Each of these allow you to spin up a running instance of the software in seconds on a Docerized server like CoreOS or Ubuntu (after a Docker install) or Windows with Boot2Docker.   So all the problems of science in the cloud are solved. Correct? Of course not. What if you want to run a cluster of Docker Containers that are sharing you large workloads? Or running a big Spark deployment?

The challenge with Docker is managing multiple Azure servers each with multiple Docker containers.   There are four major open source solutions to this problem.

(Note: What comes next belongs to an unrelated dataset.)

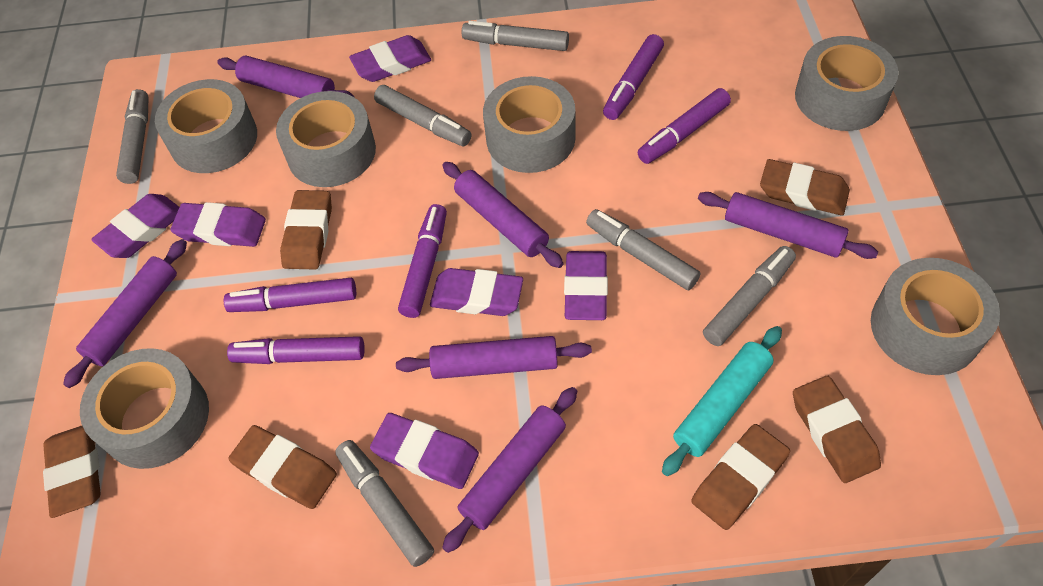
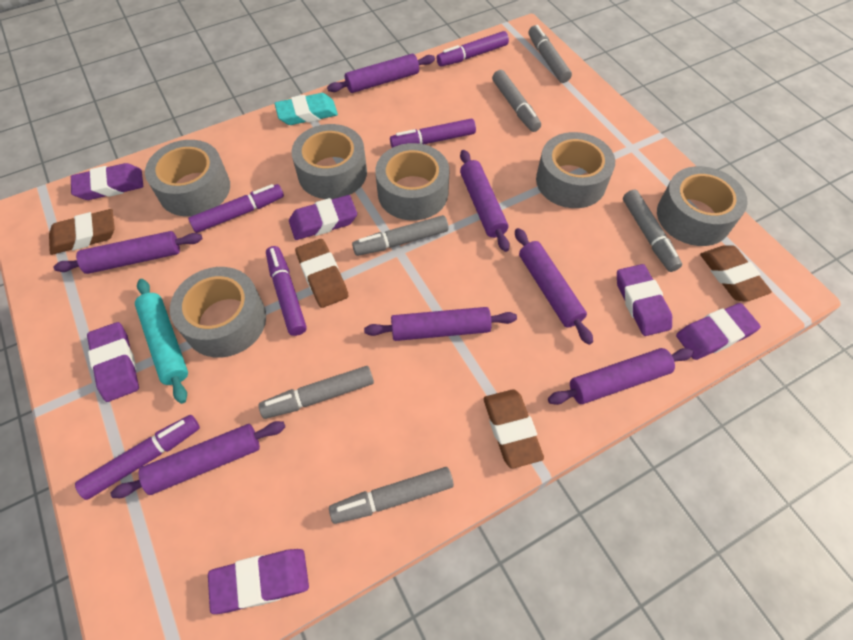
brown eraser: 6 -> 4
purple rolling pin: 6 -> 7
turquoise eraser: 0 -> 1

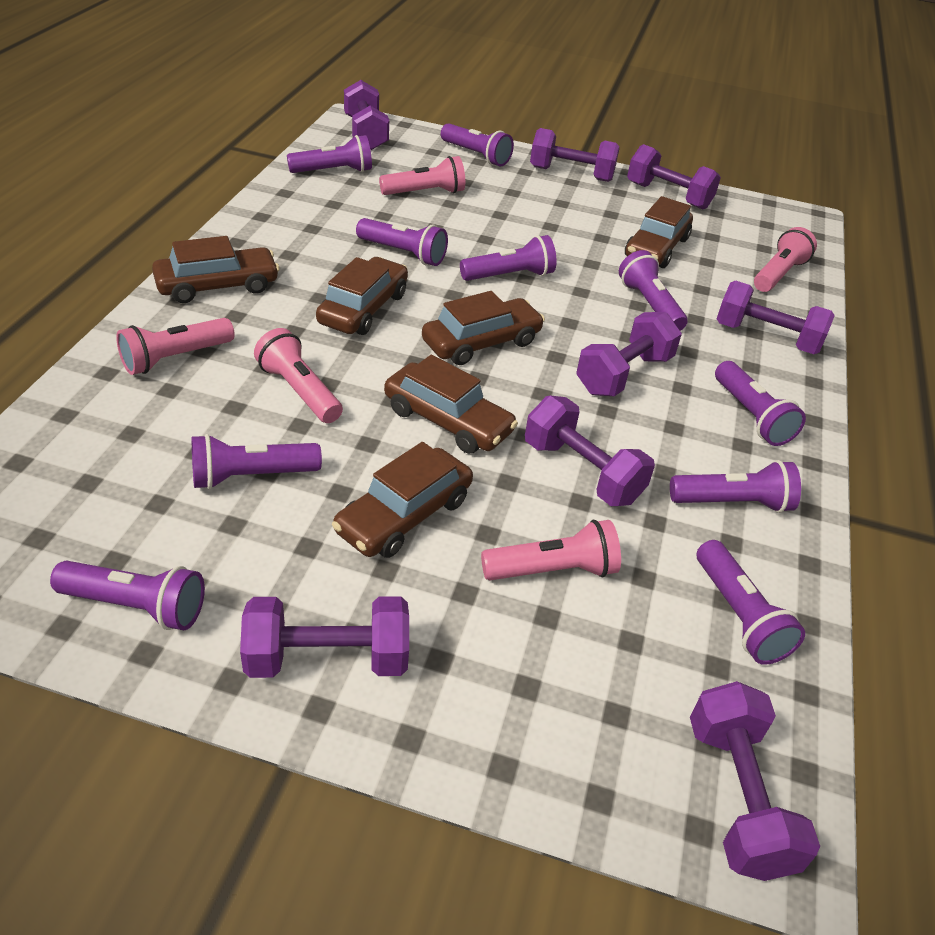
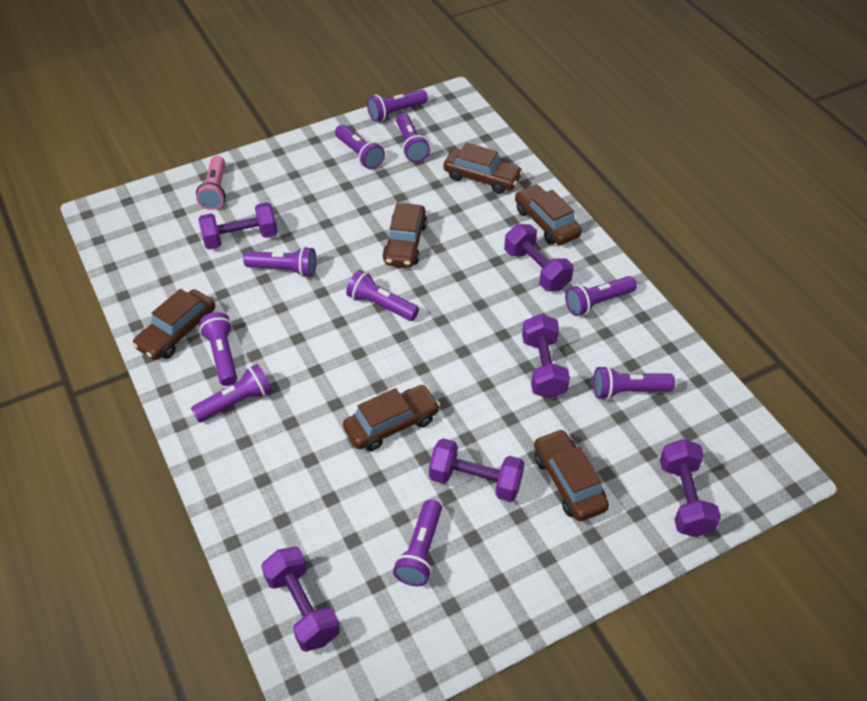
pink flashlight: 5 -> 1
purple dumbbell: 8 -> 6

  • Mesos is a distributed systems kernel for managing large numbers of servers.   Originally developed as part of the Berkeley Amplab, it is now supported by a startup, Mesosphere.
  • Kubernetes is a technology released by Google and endorsed by Microsoft and others.   Kubernetes is designed to manage groups of containers. It allows users to ask a cluster to run a set of containers. The system automatically chooses hosts to run those containers on.
  • Weave is an overlay network for Docker that allows Docker clusters from different data centers or even different cloud vendors to be tied together.   Weave runs on Google and AWS and Weave has been ported to Azure by Patrick Chanezon.
  • Swarm is another tool developed by the Docker team to manage a cluster of containers. We know of no ports of Swarm to Azure.

These tools can be used together in various combinations.   In our next post we will report on our experience using these tools to build a cluster application.

One final note.  Docker does not solve the entire vendor Lock-In issue.  There is still the data.  Depend upon where you put big data collections the laws of computational physics will draw your computing to it.  At least Docker makes it ease for that computing to move.

UPDATE:

Henrik Nordborg just pointed me to TheUberCloud were a very large number of containerized science and engineering application have been deployed on a number of cloud platforms.  More details later when I have a better  understanding of what they have done.  What I see now looks very impressive.